Given the nature of the information that law firms store, they are prime candidates for hackers who are seeking sensitive information. The major fear is that hackers will attack law firms in order to use this data to trade or to give them a commercial or military advantage. In addition, lawyers themselves can be soft targets for hackers, so IT specialists are working hard to protect these weaknesses.
While this sort of attack has yet to occur, no law firm wants to be the first victim.
This means that even law firms who think they’ve addressed every security risk may discover vulnerabilities they would not have thought of. This is because there is no way to secure every single entry into even the most secure system.
Inevitably, as law firms collect and store more data, securing this information not only becomes more difficult, but it also becomes more important.
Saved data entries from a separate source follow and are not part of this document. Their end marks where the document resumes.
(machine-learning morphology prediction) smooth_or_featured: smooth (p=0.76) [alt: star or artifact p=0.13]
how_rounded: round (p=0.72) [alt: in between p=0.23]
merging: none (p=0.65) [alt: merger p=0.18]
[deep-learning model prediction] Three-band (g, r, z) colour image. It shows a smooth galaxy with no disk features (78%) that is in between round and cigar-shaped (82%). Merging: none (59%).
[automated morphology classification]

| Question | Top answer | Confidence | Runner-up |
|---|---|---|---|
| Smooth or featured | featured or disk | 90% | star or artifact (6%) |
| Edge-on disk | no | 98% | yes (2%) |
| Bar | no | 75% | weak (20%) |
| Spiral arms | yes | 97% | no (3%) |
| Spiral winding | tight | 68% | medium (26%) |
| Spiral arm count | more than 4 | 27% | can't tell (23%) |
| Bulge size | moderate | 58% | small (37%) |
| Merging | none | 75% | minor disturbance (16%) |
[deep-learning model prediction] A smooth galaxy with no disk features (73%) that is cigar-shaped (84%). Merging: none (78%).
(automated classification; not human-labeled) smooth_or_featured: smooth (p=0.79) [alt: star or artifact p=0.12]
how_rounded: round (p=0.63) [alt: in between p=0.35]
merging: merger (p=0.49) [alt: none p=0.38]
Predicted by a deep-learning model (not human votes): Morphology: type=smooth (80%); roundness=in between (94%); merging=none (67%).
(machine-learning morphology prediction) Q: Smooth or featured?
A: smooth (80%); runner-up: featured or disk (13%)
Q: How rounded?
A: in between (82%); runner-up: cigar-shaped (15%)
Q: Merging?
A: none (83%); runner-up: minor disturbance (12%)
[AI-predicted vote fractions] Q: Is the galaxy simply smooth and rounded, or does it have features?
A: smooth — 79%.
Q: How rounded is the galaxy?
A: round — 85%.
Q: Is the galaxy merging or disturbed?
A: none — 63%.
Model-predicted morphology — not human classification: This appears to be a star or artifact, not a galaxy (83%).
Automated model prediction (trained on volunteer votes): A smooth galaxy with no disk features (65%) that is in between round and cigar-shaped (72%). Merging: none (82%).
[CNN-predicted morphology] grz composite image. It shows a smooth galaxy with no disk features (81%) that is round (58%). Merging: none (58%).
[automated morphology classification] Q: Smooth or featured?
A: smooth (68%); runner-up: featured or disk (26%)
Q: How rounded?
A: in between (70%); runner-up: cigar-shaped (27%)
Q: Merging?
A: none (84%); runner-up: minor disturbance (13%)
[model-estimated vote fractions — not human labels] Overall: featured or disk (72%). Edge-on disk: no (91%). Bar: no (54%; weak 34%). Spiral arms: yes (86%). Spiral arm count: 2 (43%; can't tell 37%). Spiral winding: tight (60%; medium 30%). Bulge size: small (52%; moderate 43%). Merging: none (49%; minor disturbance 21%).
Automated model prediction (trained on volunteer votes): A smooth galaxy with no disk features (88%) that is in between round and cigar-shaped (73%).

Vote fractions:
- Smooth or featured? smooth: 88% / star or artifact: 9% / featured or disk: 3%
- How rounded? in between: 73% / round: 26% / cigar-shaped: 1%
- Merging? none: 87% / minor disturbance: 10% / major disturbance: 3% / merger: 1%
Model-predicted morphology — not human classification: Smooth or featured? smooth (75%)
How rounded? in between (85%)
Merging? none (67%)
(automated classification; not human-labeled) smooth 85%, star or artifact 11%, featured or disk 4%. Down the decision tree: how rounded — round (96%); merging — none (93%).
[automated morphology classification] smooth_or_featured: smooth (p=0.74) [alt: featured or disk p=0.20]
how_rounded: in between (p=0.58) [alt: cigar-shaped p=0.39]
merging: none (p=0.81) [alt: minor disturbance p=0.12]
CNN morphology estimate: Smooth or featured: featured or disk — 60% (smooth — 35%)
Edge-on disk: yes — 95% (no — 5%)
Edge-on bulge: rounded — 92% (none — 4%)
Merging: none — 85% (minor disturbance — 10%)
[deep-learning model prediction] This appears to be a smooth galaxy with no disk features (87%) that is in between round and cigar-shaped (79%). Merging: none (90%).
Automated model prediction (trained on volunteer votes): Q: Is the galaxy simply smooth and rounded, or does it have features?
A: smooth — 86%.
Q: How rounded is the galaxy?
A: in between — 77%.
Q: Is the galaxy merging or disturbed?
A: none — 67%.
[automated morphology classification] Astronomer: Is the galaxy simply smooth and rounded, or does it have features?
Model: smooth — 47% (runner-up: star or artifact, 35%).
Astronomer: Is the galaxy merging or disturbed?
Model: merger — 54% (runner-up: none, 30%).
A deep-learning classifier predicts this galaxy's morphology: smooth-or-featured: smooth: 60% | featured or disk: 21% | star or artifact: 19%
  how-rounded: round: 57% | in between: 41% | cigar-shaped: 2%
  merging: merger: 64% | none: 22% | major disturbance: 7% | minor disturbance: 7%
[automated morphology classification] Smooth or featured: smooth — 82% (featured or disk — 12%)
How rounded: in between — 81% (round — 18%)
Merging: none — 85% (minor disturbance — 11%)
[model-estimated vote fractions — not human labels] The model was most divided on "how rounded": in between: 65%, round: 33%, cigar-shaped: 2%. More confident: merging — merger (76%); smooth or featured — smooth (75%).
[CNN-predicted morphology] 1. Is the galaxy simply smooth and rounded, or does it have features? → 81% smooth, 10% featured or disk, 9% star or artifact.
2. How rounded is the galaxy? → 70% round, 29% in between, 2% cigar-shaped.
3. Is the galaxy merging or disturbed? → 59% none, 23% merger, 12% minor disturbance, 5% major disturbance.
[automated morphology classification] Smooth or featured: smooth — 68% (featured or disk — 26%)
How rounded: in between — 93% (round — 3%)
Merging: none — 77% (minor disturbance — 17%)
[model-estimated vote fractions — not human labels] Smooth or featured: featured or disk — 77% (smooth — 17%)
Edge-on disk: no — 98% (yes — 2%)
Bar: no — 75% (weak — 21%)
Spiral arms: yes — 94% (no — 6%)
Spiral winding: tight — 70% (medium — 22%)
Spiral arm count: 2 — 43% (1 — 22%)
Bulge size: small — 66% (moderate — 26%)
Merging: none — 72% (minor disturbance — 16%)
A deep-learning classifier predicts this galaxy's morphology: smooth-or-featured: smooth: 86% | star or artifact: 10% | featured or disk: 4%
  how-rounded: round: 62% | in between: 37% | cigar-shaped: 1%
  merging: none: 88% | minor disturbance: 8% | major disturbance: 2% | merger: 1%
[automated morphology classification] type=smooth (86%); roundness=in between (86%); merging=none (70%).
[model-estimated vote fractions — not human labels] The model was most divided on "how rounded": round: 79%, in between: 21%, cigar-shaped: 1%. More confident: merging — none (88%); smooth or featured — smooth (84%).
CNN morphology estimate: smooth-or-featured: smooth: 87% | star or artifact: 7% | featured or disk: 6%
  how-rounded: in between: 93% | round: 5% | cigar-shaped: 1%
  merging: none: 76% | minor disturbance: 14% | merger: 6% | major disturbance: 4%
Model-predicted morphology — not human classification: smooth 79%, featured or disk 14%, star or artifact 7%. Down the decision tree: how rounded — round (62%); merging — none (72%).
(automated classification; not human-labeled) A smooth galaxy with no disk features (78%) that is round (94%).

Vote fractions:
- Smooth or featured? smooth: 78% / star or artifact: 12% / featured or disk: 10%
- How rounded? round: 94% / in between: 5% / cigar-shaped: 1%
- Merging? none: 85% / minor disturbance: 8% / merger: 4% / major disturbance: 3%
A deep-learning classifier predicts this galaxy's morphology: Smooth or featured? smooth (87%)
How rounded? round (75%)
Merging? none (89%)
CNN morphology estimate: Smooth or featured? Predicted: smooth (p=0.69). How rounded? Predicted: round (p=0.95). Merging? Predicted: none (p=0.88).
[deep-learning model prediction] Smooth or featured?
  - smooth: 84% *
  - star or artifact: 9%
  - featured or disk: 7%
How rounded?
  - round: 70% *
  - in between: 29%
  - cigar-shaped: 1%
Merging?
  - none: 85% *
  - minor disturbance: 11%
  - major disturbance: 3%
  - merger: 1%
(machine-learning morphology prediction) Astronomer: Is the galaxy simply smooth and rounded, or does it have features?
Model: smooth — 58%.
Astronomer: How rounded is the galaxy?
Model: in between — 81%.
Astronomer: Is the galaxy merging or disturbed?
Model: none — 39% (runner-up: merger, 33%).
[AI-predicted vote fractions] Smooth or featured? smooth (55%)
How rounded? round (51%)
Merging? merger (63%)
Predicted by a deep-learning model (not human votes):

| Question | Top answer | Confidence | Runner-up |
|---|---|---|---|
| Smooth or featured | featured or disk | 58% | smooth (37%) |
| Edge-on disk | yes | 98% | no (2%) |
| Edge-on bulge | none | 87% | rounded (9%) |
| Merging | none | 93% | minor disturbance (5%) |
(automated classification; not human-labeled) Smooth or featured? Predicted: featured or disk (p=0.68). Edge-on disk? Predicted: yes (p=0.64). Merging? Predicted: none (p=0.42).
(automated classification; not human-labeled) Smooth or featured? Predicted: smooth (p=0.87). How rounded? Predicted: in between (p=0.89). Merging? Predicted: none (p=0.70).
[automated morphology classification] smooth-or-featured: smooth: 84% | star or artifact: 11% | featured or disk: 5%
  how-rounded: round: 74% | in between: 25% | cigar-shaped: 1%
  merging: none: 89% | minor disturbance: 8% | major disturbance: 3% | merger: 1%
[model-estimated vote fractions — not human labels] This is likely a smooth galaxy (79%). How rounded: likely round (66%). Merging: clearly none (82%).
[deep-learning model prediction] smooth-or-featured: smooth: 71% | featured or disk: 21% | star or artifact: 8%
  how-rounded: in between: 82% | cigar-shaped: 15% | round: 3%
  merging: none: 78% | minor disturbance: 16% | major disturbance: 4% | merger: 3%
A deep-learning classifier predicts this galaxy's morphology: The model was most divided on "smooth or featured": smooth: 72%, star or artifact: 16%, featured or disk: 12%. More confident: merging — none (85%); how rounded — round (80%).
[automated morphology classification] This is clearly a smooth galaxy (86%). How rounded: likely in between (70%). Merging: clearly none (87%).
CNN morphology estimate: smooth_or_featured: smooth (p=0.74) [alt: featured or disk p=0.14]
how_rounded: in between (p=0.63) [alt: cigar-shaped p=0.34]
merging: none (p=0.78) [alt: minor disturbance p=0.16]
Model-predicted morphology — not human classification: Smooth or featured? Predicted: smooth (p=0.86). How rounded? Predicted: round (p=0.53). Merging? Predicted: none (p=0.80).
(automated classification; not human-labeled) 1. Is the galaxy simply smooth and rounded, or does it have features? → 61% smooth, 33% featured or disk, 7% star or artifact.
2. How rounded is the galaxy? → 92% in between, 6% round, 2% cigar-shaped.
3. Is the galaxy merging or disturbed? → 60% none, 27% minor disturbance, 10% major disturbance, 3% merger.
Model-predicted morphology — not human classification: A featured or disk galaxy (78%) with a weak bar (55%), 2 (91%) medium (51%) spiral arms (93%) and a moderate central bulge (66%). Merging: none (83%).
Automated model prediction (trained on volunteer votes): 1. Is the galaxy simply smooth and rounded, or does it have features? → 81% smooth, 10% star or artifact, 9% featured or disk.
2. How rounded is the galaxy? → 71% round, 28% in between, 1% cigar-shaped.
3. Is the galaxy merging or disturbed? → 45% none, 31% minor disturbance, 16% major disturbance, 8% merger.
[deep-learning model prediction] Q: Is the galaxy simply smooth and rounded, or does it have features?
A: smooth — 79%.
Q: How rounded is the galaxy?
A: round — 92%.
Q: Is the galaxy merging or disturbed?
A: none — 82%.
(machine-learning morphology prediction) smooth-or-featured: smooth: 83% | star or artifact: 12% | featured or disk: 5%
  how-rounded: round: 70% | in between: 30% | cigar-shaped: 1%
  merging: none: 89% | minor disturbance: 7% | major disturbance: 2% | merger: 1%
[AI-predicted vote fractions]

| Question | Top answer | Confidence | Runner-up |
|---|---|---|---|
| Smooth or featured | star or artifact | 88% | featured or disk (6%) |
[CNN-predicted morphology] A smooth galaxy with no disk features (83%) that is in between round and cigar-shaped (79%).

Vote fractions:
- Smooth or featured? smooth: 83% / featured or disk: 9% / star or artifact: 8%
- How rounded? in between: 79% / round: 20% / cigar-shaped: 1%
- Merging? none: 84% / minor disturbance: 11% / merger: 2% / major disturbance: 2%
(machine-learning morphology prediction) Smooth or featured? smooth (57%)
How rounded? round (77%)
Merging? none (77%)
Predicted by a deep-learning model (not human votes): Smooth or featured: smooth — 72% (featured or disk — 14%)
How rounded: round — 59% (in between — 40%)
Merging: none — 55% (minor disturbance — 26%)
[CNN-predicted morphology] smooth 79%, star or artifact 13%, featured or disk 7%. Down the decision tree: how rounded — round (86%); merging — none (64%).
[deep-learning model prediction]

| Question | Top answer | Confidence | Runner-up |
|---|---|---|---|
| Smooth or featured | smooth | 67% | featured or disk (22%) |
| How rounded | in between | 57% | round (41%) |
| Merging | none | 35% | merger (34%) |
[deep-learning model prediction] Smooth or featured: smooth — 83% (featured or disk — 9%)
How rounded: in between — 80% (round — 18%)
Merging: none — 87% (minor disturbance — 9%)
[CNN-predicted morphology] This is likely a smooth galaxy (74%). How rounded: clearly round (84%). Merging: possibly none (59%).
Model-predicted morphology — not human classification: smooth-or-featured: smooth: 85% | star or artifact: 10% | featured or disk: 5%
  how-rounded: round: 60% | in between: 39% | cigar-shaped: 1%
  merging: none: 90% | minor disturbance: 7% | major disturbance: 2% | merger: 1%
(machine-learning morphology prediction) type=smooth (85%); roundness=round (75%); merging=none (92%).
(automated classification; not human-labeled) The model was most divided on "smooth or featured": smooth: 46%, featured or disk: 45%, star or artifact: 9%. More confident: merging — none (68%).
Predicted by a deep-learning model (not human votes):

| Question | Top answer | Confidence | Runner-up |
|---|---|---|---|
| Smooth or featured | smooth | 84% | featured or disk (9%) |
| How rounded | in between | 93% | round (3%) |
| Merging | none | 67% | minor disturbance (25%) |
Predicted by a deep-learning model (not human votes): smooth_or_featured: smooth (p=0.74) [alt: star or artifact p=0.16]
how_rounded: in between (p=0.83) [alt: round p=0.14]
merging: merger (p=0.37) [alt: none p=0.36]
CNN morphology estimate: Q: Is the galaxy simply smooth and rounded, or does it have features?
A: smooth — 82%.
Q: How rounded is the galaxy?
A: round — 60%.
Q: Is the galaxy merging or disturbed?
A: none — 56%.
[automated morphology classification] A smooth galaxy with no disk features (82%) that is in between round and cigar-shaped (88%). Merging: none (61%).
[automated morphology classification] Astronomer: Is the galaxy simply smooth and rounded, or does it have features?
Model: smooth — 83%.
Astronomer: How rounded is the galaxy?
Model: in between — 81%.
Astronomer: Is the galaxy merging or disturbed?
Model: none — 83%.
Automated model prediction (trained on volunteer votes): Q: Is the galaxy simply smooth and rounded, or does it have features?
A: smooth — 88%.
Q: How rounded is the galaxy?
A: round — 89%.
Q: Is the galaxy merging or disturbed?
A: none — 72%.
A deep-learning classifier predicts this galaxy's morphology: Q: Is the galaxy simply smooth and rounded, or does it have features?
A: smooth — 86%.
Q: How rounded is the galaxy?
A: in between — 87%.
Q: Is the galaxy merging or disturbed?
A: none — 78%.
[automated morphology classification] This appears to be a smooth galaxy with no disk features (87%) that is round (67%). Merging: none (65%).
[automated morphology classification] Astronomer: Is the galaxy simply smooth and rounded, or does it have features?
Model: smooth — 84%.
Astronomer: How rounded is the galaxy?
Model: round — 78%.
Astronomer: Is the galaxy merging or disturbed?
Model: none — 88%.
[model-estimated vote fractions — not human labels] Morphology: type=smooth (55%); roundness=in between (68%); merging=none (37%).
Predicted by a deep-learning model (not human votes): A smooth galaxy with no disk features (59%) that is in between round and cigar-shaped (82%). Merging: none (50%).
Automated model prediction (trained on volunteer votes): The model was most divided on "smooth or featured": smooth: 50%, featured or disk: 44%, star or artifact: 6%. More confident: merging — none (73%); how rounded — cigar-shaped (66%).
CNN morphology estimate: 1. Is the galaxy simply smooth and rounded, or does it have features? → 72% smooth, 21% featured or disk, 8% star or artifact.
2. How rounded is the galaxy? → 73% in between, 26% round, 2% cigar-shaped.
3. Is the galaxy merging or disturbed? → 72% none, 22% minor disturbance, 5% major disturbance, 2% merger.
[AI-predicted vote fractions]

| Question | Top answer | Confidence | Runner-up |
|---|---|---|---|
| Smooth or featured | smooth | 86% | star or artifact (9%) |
This puts more pressure on law firms to understand where their data is produced, (if applicable) when and where data is moved; as well as, who in the firm has access to stored data.
According to this handy glossary from Southern Connecticut State University, Information governance (IG) is defined as a set of multi-disciplinary structures, policies, procedures, processes and controls that are implemented to manage information at an enterprise level. In addition, IG works to support an organization’s immediate and future regulatory, legal, risk, environmental and operational requirements.
Using the concept Information governance gives IT departments the ability to take a tougher stance against attorneys within the organization, thus ensuring that convenience will not come before good security hygiene. In fact, in some firms, they have reached a point where they are saying no to partners in an attempt to ensure data security.
Since IG is so critical for legal IT departments, they must find a way to bridge the gap with lawyers and other staff at their firms. While lawyers need to adopt safer practices for securing data, they still need to be able to serve their clients. However, a solution to this problem will not come from an IT department alone—they will need the assistance of those who use it (i.e. lawyers) in order to devise a solution (or solutions) that will actually work.
Luckily, IT departments are seeing greater willingness from firms to invest in security due in part to massive data breaches (notable the one involving Target) last year that has put cybersecurity in the spotlight.